Another important issue related to the reliability of the volunteeredland cover reference data is the mismatch between what people see from remote sensing imagery and what they see on the ground. Nagendra et al. [ 33 ] analyzed the difficulties that arise from this kind of misunderstanding and have provided recommendations for tackling this problem. The scale of ground features also needs to be matched to the spatial resolution of the remotely sensed images.

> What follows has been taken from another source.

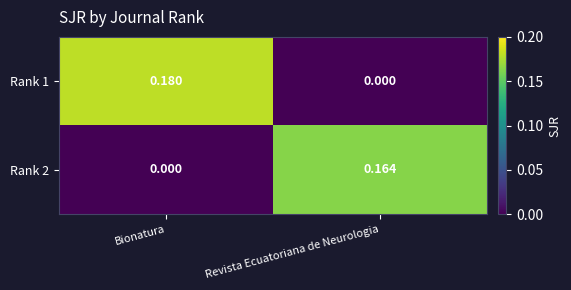

Rank the series at Revista Ecuatoriana de Neurologia from lowest to highest value.

Rank 1, Rank 2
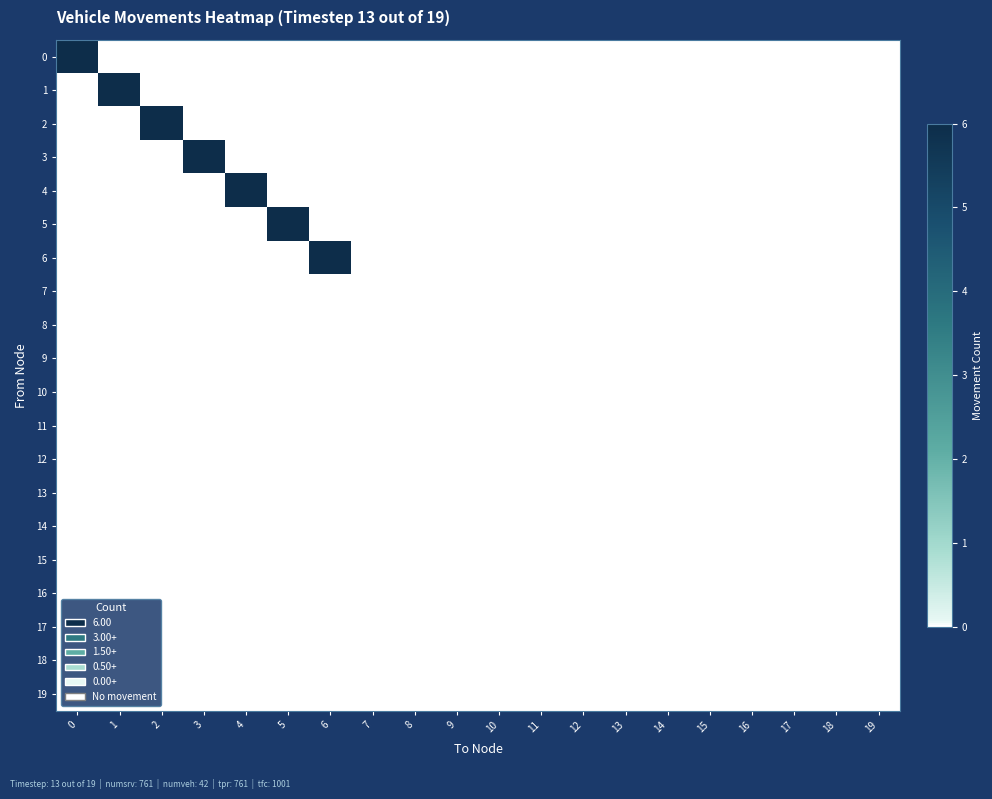

Which label corresponds to the smallest value in the chart?

1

The relationship between remote sensing data of different spatial resolutions and their potential use in mapping thematic ground features has also been summarized in Nagendra et al. [ 33 ], Nagendra and Rocchini [ 34 ], and Pettorelli et al. [ 35 ]. Therefore, we should provide more standard practice and training using examples from remote sensing. A good example would be to use the Land Use Cover Area Frame Survey (LUCAS) data set [ 36 ], which provides a set of ground-based photographs (taken in four cardinal directions and at the location) with corresponding detailed land cover and land use classes. Satellite imagery at different resolutions could then be provided with these photographs to help train the volunteers in recognizing different features at different spatial resolutions. Where possible, we should present the volunteers with remote sensing imagery at the most appropriate spatial resolution to improve their validation performance.